[PROVIDED RECORDS]
BEGIN
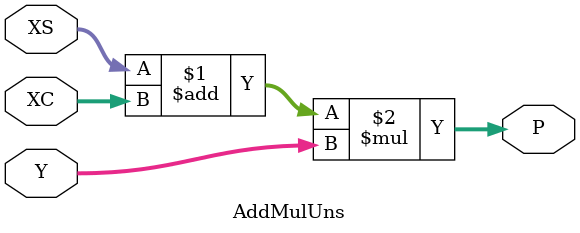
<source format=sv>


module AddMulUns #(
	parameter int BW = 8,     // word width of XS, XC (<= widthY)
	parameter int widthX = BW,     // word width of Y
	parameter int widthY = BW     // word width of Y
) (
	input logic [widthX-1:0] XS,  // multipliers
	input logic [widthX-1:0] XC,
	input logic [widthY-1:0] Y,  // multiplicand
	output logic [widthX+widthY-1:0] P  // product
);
	assign P = (XS + XC) * Y;
endmodule
</source>
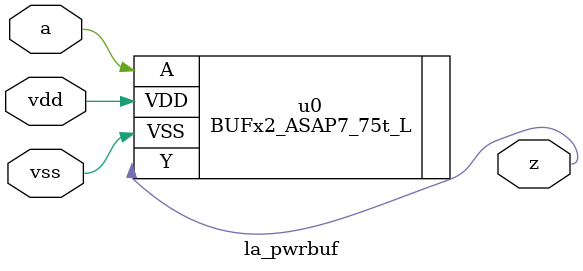
<source format=v>

module la_pwrbuf #(
    parameter PROP = "DEFAULT"
) (
    input  vdd,
    input  vss,
    input  a,
    output z
);

  BUFx2_ASAP7_75t_L u0 (
      .A  (a),
      .Y  (z),
      .VSS(vss),
      .VDD(vdd)
  );

endmodule

</source>
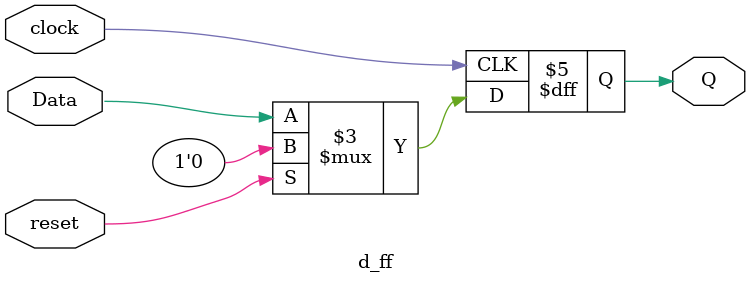
<source format=v>
module part3(clock, reset, ParallelLoadn, RotateRight, ASRight, Data_IN, Q);
	input clock, reset, ParallelLoadn, RotateRight, ASRight;
	input [3:0] Data_IN;
	output [3:0] Q;
	wire [3:0] w;
	wire ASClock = clock & ~(RotateRight & ASRight);
	sub_circuit s0(Data_IN[0], RotateRight, ParallelLoadn, Q[3], Q[1], clock, reset, Q[0]); 
	sub_circuit s1(Data_IN[1], RotateRight, ParallelLoadn, Q[0], Q[2], clock, reset, Q[1]); 
	sub_circuit s2(Data_IN[2], RotateRight, ParallelLoadn, Q[1], Q[3], clock, reset, Q[2]); 
	sub_circuit s3(Data_IN[3], RotateRight, ParallelLoadn, Q[2], Q[0], ASClock, reset, Q[3]);
endmodule
	
//collection of mux
module sub_circuit(Data_IN, RotateRight, ParallelLoadn, right, left, clock, reset, Q);
	input Data_IN, RotateRight, ParallelLoadn, right, left, clock, reset;
	output Q;
	wire [1:0] c;
	
	//two mux 2 to 1
	mux_2_to_1 m0 (right, left, RotateRight, c[0]);
	mux_2_to_1 m1 (Data_IN, c[0], ParallelLoadn, c[1]);

	d_ff d0 (reset, clock, c[1], Q);
endmodule 
	
module mux_2_to_1(x, y, s, m);
	input x, y, s;
	output m;
	
	assign m = s ? y : x;
endmodule 

module d_ff(reset, clock, Data, Q);
	input reset, clock, Data;
	output reg Q;

	always @ (posedge clock)
	begin 
		if (reset)
			Q <= 1'b0;
		else
			Q <= Data;
	end
endmodule

</source>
END
[WHAT YOU ARE ASKED TO DO] The entire listing above, minus its pictures, should be copied out exactly.

[YOUR RESPONSE]
<source format=sv>


module AddMulUns #(
	parameter int BW = 8,     // word width of XS, XC (<= widthY)
	parameter int widthX = BW,     // word width of Y
	parameter int widthY = BW     // word width of Y
) (
	input logic [widthX-1:0] XS,  // multipliers
	input logic [widthX-1:0] XC,
	input logic [widthY-1:0] Y,  // multiplicand
	output logic [widthX+widthY-1:0] P  // product
);
	assign P = (XS + XC) * Y;
endmodule
</source>
<source format=v>

module la_pwrbuf #(
    parameter PROP = "DEFAULT"
) (
    input  vdd,
    input  vss,
    input  a,
    output z
);

  BUFx2_ASAP7_75t_L u0 (
      .A  (a),
      .Y  (z),
      .VSS(vss),
      .VDD(vdd)
  );

endmodule

</source>
<source format=v>
module part3(clock, reset, ParallelLoadn, RotateRight, ASRight, Data_IN, Q);
	input clock, reset, ParallelLoadn, RotateRight, ASRight;
	input [3:0] Data_IN;
	output [3:0] Q;
	wire [3:0] w;
	wire ASClock = clock & ~(RotateRight & ASRight);
	sub_circuit s0(Data_IN[0], RotateRight, ParallelLoadn, Q[3], Q[1], clock, reset, Q[0]); 
	sub_circuit s1(Data_IN[1], RotateRight, ParallelLoadn, Q[0], Q[2], clock, reset, Q[1]); 
	sub_circuit s2(Data_IN[2], RotateRight, ParallelLoadn, Q[1], Q[3], clock, reset, Q[2]); 
	sub_circuit s3(Data_IN[3], RotateRight, ParallelLoadn, Q[2], Q[0], ASClock, reset, Q[3]);
endmodule
	
//collection of mux
module sub_circuit(Data_IN, RotateRight, ParallelLoadn, right, left, clock, reset, Q);
	input Data_IN, RotateRight, ParallelLoadn, right, left, clock, reset;
	output Q;
	wire [1:0] c;
	
	//two mux 2 to 1
	mux_2_to_1 m0 (right, left, RotateRight, c[0]);
	mux_2_to_1 m1 (Data_IN, c[0], ParallelLoadn, c[1]);

	d_ff d0 (reset, clock, c[1], Q);
endmodule 
	
module mux_2_to_1(x, y, s, m);
	input x, y, s;
	output m;
	
	assign m = s ? y : x;
endmodule 

module d_ff(reset, clock, Data, Q);
	input reset, clock, Data;
	output reg Q;

	always @ (posedge clock)
	begin 
		if (reset)
			Q <= 1'b0;
		else
			Q <= Data;
	end
endmodule

</source>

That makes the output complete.